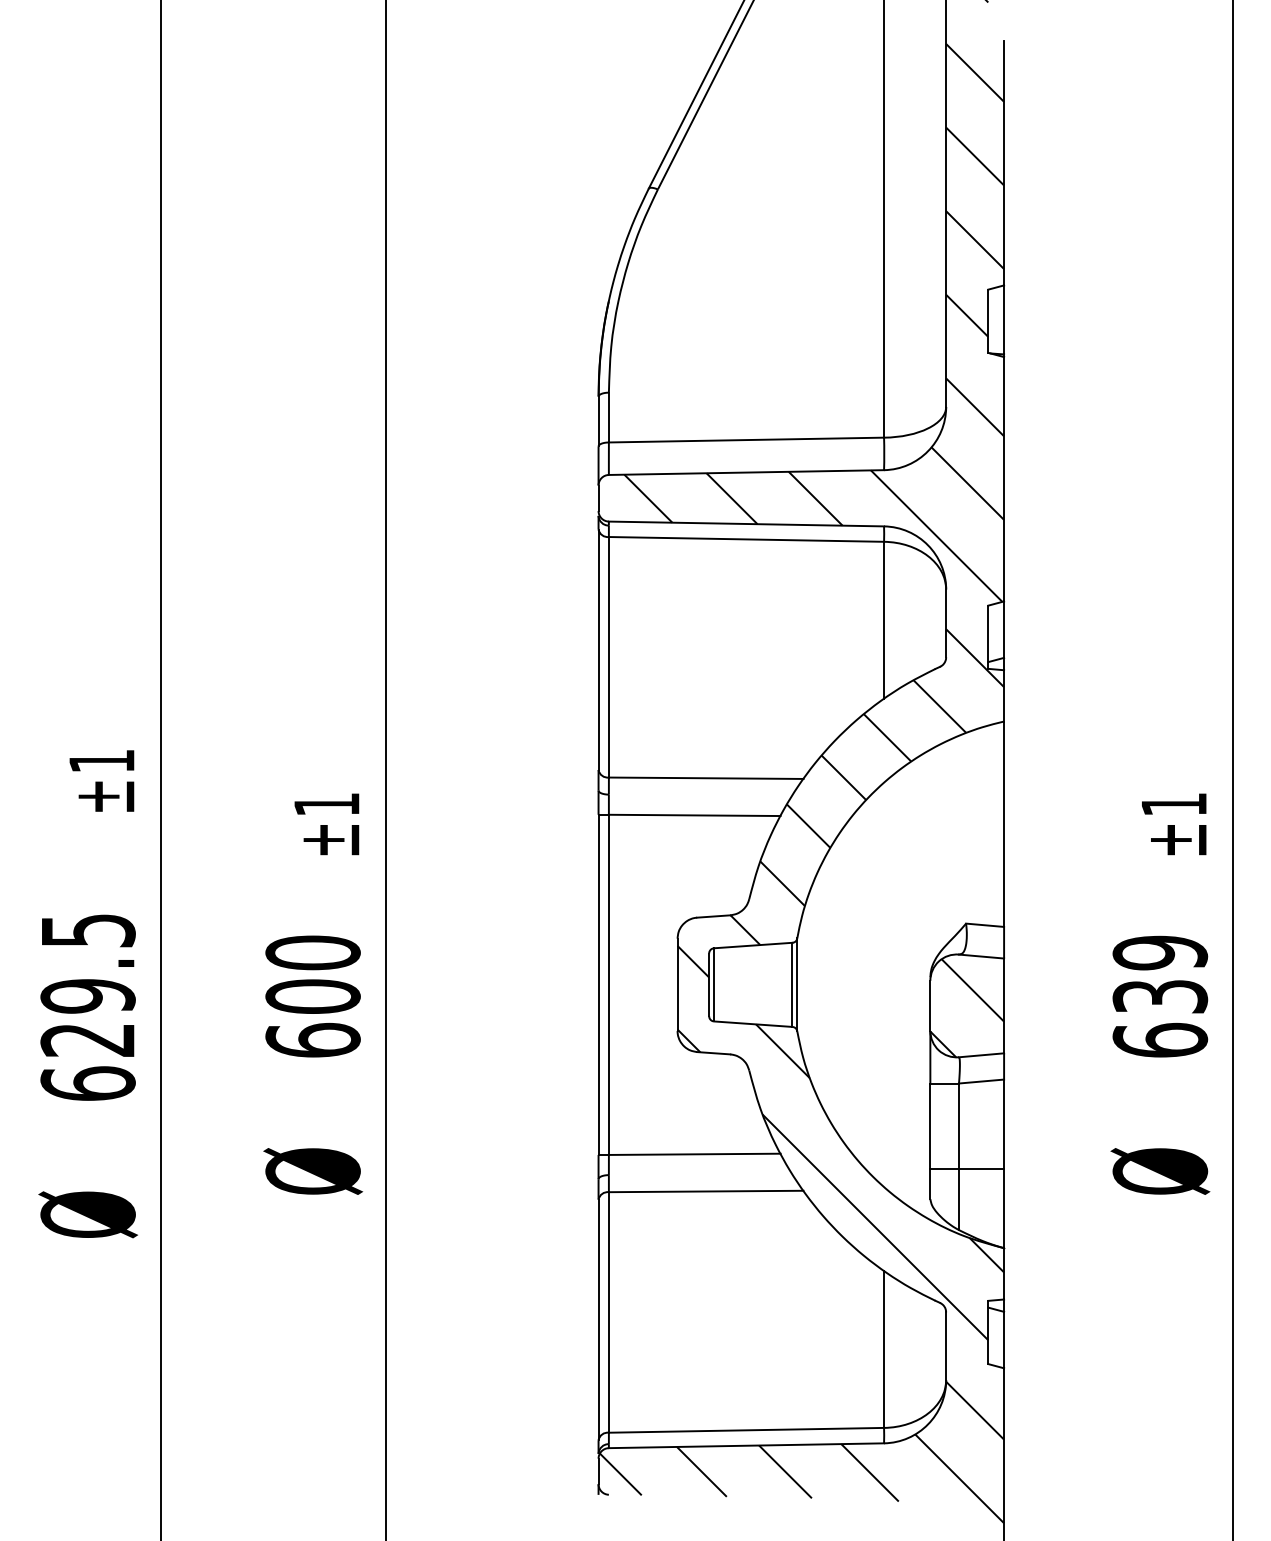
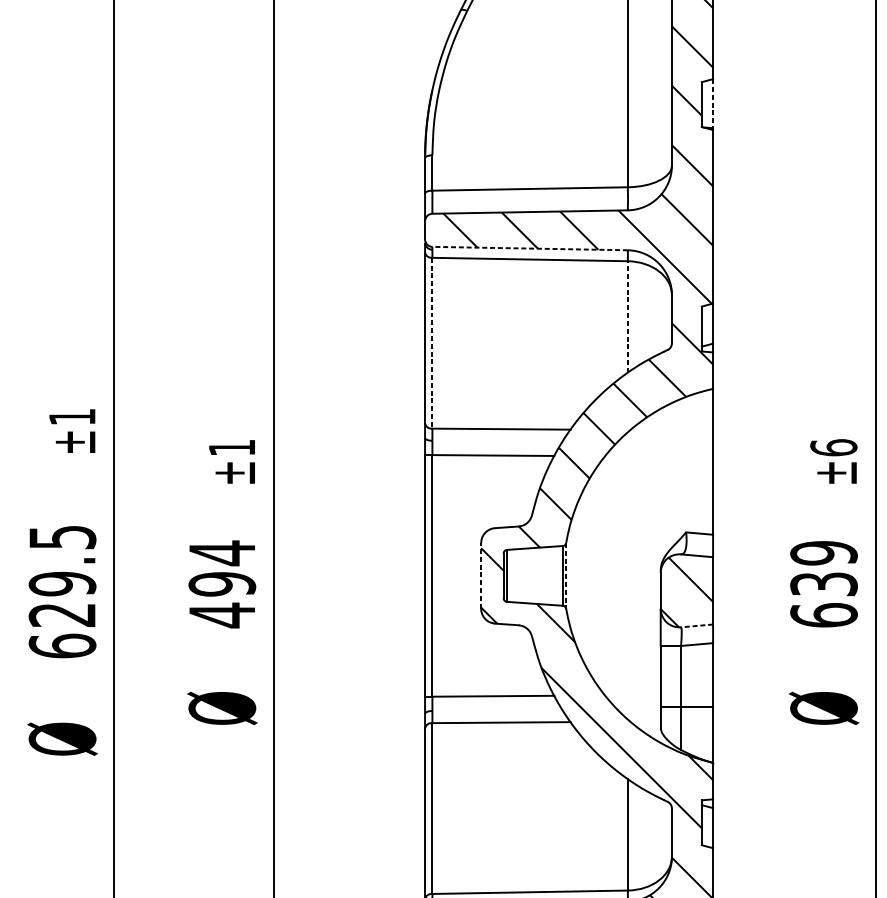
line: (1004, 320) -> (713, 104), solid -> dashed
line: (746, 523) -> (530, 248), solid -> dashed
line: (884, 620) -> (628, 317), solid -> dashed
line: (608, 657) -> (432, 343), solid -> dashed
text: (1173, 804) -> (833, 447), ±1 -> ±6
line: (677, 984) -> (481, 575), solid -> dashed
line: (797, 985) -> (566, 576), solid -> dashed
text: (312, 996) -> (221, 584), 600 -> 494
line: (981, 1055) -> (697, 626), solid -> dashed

──────────

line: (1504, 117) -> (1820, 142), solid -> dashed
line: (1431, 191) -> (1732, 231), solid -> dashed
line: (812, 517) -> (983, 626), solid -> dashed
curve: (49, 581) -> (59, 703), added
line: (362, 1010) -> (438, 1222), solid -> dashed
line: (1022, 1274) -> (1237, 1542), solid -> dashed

──────────

Task prompt | The output should be exactly the lines above from the line containing "line: (1004, 320)" to the line containing "line: (981, 1055)", inclusive, with no other lines.

Exercise response |
line: (1004, 320) -> (713, 104), solid -> dashed
line: (746, 523) -> (530, 248), solid -> dashed
line: (884, 620) -> (628, 317), solid -> dashed
line: (608, 657) -> (432, 343), solid -> dashed
text: (1173, 804) -> (833, 447), ±1 -> ±6
line: (677, 984) -> (481, 575), solid -> dashed
line: (797, 985) -> (566, 576), solid -> dashed
text: (312, 996) -> (221, 584), 600 -> 494
line: (981, 1055) -> (697, 626), solid -> dashed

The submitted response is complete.